While the West threatens Russia with isolation over its actions in Ukraine, Crimea is already dealing with the reality of severed links to the outside world.
Russia's annexation of Crimea in March cut the peninsula off from almost every supply artery it had. Water, gas, electricity and food that used to arrive in Crimea from the Ukrainian mainland now stops short at a hostile border. And so do tourists, the lifeblood of one of Crimea's key industries.
Last week, representatives of about 160 Crimean hotels, tour operators, children's camps and associations tried to drum up Russian clients at a state-sponsored tourism exhibition that ran Wednesday to Friday in Moscow. Before the Russian annexation, up to 70 percent of vacationers in Crimea were Ukrainians, hoteliers at the show told The Moscow Times. According to Russia's tourism watchdog, Rostourism, nearly 6 million tourists visited Crimea last year — meaning that if the flow of Ukrainian tourists dries up, the peninsula faces the task of replacing some 4 million lost visitors.
Salespeople paraded images of expansive beaches and soaring cliffs and extolled the palliative virtues of the region's unique blend of sea and mountain air to a steady stream of Russian tourists and businesspeople, but behind the banter the stakes were high.
Hotels that would normally host a full house in May are now barely breaking 10 percent occupancy, said Elvis Yakubovych, director of a work-and-travel program who represented a local tour agency at the event.
In previous years, about 25 percent of vacationers to Crimea were Russians. Mikhail Buchenkov, director of Porto Mare, a family-oriented four-star resort complex on the Black Sea coast, plans to have 70 percent of his clientele come from Russia this year.
This is a tall order indeed, but Moscow has stepped in to help — on May 7, the government committed 7 billion rubles ($196 million) to upgrade Crimean transport infrastructure in time for the summer and promised subsidies for air and ferry routes to the peninsula. Earlier, flights to Crimean cities were freed from Russia's 18 percent value-added tax. Huge infrastructure projects are also underway to connect Crimea to the Russian mainland, although they will not be completed for several years.

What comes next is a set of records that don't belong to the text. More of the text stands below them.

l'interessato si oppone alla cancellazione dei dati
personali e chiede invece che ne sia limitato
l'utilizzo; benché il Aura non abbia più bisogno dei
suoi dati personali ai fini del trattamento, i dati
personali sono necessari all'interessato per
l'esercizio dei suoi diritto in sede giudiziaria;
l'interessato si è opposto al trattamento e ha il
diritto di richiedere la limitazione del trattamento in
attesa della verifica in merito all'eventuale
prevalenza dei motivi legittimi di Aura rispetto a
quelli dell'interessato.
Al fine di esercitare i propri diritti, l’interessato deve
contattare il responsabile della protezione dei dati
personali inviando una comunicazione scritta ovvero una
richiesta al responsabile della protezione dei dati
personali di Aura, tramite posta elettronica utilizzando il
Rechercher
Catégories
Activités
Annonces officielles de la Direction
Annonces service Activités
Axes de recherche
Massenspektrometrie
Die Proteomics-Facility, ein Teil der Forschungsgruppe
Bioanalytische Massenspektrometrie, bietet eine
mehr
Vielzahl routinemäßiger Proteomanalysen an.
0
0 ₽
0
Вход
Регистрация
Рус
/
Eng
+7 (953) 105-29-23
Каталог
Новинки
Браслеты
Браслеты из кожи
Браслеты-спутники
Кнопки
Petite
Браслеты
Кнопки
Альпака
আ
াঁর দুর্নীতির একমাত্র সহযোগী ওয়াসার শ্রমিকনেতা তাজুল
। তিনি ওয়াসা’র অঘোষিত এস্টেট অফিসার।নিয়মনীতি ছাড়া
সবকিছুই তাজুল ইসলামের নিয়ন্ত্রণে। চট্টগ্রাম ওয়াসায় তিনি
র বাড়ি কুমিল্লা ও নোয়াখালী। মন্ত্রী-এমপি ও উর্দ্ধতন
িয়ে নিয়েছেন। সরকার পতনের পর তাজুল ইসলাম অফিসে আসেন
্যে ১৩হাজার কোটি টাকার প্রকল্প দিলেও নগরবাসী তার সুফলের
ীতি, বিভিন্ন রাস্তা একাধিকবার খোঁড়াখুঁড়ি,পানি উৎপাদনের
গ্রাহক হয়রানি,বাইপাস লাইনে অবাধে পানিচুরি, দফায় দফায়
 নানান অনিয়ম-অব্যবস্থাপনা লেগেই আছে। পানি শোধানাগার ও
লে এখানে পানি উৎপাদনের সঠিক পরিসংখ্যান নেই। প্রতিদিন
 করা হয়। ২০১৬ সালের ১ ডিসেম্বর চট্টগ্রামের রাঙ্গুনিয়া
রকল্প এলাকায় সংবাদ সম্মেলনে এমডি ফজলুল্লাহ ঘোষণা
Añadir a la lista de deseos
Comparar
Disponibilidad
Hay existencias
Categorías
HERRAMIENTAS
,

But if it is to more than double the influx of Russian tourists, Crimea will also need to transform its image as a back-in-the-U.S.S.R. vacation zone, Buchenkov said. “People used to say that there was no service in Crimea. There was this belief. But everyone will come and see: there is service, there are good hotels, and recreation that you cannot find anywhere else.”
Inside the exhibition
Confidence in the quality of Crimea's offerings was running high — multiple participants said that the imperative now is not to change their services, but “to let people know” how developed they actually are.
This stalwart optimism was pervasive among the assembled Crimeans, many of whom voted to join Russia in the referendum on March 16 knowing perfectly well the risks to their livelihoods. Half of Crimea's 2 million population depends directly or indirectly on the tourism industry, according to Alexei Kuklyev of the Crimean Resorts and Tourism Ministry. But despite the disruption caused by Russia's redrawing of national borders, exhibitors were stubborn in finding silver linings to the clouds.
“Now the money that we earn will stay in the Republic of Crimea, rather than going off to Kiev, so we will have greater opportunities to invest in our business and infrastructure,” said Svetlana Meshkova, representing the mammoth state-owned health resort Miskhor.
Founded in 1920 and equipped to house more than 1,000 people, Miskhor is one of several such venerable resorts on the southern coast near Yalta that specialize in a medley of medical treatment and recreation popular among Russian and Ukrainian vacationers. While the resort's medical services are top-notch, its infrastructure has become dated for want of investment, Meshkova said — rooms lack air-conditioning, and the buildings demand renovation.
Although Miskhor previously survived on contracts with Ukrainian firms, Meshkova was confident that Russian companies, state-owned and otherwise, would now flood in to fill the gap, and had four contracts already signed at the exhibition to prove it.
But for small, privately owned businesses, the outlook is significantly less rosy. Olga Kozlovskaya, who travelled to Moscow as representative of three mini-hotels on the peninsula.
“We hope that Russians will support us,” she said, adding, “now will be a difficult period, but we will survive.”
Others harkened back to another crisis of Crimean sovereignty to put the situation in perspective. Miskhor's Meshkova remembered 1991, “when one day we woke up in another country, in Ukraine. Then it was also very difficult, much more difficult than it is now. I think that in two years everything will sort itself out," she said.